REMAINS of five Iron Age round houses have been discovered at an archaeological dig in Winnersh.
The ancient discovery was made as part of the archaeological survey at the Hatch Farm development, south west of Winnersh.
Archaeologists opened up the site to the public on Sunday to see the pottery and other features unearthed on the site.
James Norbury, project manager for Thames Valley Archaeological Services, said the mystery of how many people lived at the site wouldn't be revealed until further tests were done and more artefacts discovered.
"We found a late Iron Age or Early Roman farmstead," he said. "We found a number of enclosures used for keeping animals.
"We haven't found any animal remains but that's not too surprising, bones don't always survive well.
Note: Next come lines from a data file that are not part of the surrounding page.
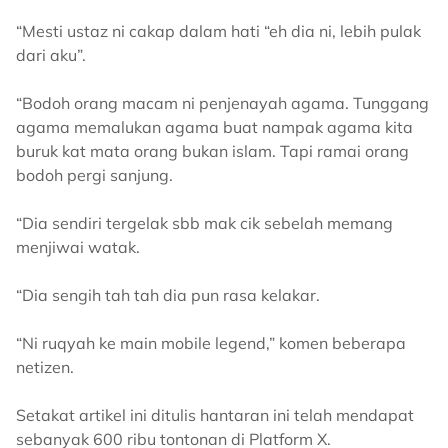
“Mesti ustaz ni cakap dalam hati “eh dia ni, lebih pulak
dari aku”.
“Bodoh orang macam ni penjenayah agama. Tunggang
agama memalukan agama buat nampak agama kita
buruk kat mata orang bukan islam. Tapi ramai orang
bodoh pergi sanjung.
“Dia sendiri tergelak sbb mak cik sebelah memang
menjiwai watak.
“Dia sengih tah tah dia pun rasa kelakar.
“Ni ruqyah ke main mobile legend,” komen beberapa
netizen.
Setakat artikel ini ditulis hantaran ini telah mendapat
sebanyak 600 ribu tontonan di Platform X.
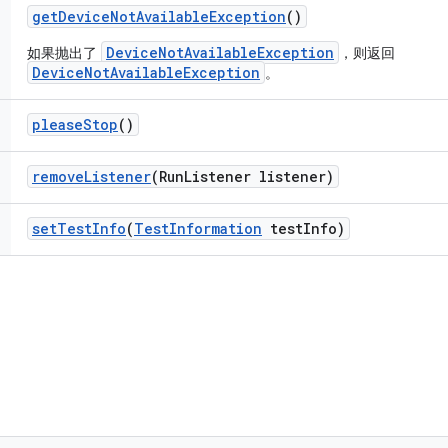
get
Device
Not
Available
Exception
()
DeviceNotAvailableException
如果抛出了
，则返回
DeviceNotAvailableException
。
please
Stop
()
remove
Listener
(Run
Listener listener)
set
Test
Info
(
Test
Information
test
Info)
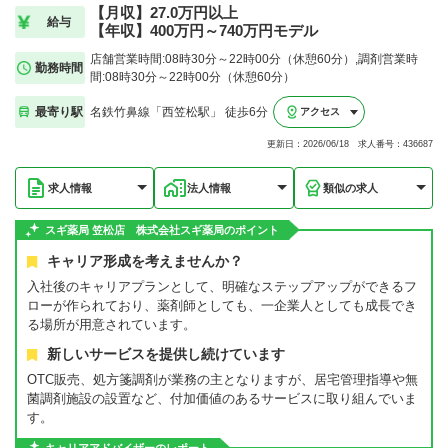
【月収】27.0万円以上
給与
【年収】400万円～740万円モデル
店舗営業時間:08時30分～22時00分（休憩60分）,調剤営業時
勤務時間
間:08時30分～22時00分（休憩60分）
最寄り駅
名鉄竹鼻線「西笠松駅」 徒歩6分
アクセス
更新日：2026/06/18 求人番号：436687
求人情報
法人情報
類似の求人
スギ薬局 笠松店 株式会社スギ薬局のポイント
キャリア形成を考えませんか？
入社後のキャリアプランとして、明確なステップアップができるフ
ローが作られており、薬剤師としても、一企業人としても成長でき
る場所が用意されています。
新しいサービスを提供し続けています
OTC販売、処方箋調剤が業務の主となりますが、居宅管理指導や無
菌調剤施設の設置など、付加価値のあるサービスに取り組んでいま
す。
"We found five round houses where people would have been living.
"We don't know if they were living there at the same time or if it is five generations, it's difficult to tell at this point."
A team of six have been working on a number of separate excavations across the site with the main area being a 300m by 100m pit.
Mr Norbury continued: "The roundhouses are quite large. They built there houses up on the hill and farmed down on the flood plane.
"We'll take the finds back to the office where they will be processed and cleaned.
"They will go to a specialist who will give us a detailed report with their age and date of the pottery."
He said the site hadn't revealed any metalwork remnants yet but further excavations are ongoing.